Thursday, March 10, 2011

Lessons learned

So, I have bombed a few times, but every time I bomb, I learn something new. Here is a quick list of things I've found myself doing that other student teachers should try to avoid.

-Be aware of what students know. If you're only coming in a few days a week, and the teacher entrusts you with a lesson, don't assume to know what the students know and don't know. I tried to run an activity where students had to answer some questions. Turns out, they hadn't covered any of the material previously, so they were floundering, and I was so busy doing one on one help I didn't notice the entire class falling apart. So, figure out what they know. Formative assessment and unit context.
-Don't get distracted when you have the class's attention. I did that a few times today, where I used the attention-getting signal, then completely blew it by seeing a student raise their hand asking for help, and forgetting that, hey, I need to remind them to finish in 5 minutes.
-In math, if the students need to write out all their work, so do you. I was trying to do systems of equations in my head, and while I can do that to some extent, I still make mistakes. Better to write it out instead of making a fool of yourself.
-This is more geared towards middle schoolers, but applies to everyone: Don't assume they know what to do, because they don't. You need to be painfully explicit with directions. The really amazing thing is, they listen and obey most of the time.
-Learn when to ask for help, or when to separate students. Don't be afraid to ask students if they need to move. Often, they will say they do. If they aren't doing the work, move them. If they're making some noise, but the work is getting done, it's your call.

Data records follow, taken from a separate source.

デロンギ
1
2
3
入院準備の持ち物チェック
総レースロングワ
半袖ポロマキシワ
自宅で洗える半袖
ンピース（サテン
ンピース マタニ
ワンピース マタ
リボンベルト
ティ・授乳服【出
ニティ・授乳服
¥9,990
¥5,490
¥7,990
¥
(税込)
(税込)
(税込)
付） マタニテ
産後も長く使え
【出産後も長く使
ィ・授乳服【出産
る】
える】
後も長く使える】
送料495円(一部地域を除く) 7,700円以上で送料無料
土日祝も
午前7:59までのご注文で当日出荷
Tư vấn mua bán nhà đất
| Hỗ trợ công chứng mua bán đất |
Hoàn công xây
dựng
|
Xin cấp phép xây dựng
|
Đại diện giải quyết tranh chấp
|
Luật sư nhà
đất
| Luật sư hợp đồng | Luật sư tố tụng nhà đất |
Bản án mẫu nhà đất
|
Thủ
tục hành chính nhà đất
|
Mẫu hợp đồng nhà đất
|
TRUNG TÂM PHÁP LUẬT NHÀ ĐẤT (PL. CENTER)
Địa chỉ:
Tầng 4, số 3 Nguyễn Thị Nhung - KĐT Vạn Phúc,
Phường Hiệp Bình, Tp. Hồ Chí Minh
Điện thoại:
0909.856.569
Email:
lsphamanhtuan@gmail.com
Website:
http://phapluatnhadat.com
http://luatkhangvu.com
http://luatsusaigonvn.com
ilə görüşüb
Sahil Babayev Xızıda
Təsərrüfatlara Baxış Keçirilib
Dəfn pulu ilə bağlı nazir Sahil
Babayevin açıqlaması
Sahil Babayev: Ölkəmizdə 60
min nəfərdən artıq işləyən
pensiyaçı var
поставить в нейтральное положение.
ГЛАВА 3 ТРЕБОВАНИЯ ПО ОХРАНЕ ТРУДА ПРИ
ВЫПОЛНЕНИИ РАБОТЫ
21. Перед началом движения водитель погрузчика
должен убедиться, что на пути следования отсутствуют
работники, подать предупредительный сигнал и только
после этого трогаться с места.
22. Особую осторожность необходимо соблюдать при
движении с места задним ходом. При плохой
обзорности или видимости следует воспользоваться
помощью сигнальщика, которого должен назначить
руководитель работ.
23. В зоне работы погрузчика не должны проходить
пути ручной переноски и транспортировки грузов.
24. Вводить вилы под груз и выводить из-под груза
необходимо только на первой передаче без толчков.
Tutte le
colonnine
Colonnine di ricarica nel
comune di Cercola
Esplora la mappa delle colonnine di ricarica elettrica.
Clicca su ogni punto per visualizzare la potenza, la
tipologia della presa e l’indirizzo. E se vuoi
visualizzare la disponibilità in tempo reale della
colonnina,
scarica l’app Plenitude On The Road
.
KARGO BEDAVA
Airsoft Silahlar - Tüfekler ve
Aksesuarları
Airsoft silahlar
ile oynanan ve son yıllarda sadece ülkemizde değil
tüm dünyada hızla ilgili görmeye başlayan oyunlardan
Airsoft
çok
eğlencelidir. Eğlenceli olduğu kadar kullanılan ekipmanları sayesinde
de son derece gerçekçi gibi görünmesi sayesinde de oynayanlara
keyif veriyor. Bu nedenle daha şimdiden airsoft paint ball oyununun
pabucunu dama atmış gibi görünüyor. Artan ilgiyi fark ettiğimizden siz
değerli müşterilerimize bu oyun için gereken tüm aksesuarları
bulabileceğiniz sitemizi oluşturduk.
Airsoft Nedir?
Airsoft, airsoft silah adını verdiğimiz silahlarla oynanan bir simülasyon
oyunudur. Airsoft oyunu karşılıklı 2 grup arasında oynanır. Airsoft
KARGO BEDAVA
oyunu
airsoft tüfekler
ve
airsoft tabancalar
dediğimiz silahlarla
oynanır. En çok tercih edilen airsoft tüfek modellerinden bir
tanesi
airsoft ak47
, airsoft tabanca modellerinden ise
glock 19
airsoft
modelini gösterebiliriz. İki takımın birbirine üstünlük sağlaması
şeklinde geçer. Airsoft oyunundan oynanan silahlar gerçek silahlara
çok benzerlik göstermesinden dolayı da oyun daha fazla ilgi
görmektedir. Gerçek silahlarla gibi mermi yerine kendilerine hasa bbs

Also, after class, I visited a local online academy within my district. I've become acquainted with two of the staff there, and we enjoy talking. The bricks and mortar location is a strange mix between a server room and a classroom, and one of the teachers reminds me of an amalgamation of an IT guy and a teacher. The more I learn about these types of schools, the more I want to get hired in one. The idea of using web based education to create that hard focus on content matter is amazing, plus the idea of cutting out the classroom management and simply focus on curriculum design and personal motivation, that really appeals to me. With that in mind, I've decided to make that one of my ideal jobs, and steer towards district placements as much as possible. On the bright side, the connections I made at the online academy seemed very happy to help, as they really like to see someone who is there because they are passionate about that type of learning, not just because they got RIF'd. They also gave me some really good suggestions on how to enhance my resume, which I will probably pursue over student teaching if there's time, and if not, over summer.

Also, I'm meeting with some social justice educators about internet literacy tomorrow. I've been holding off my social justice post for a while, but once I've had that conversation, I'll probably have a cool post ready.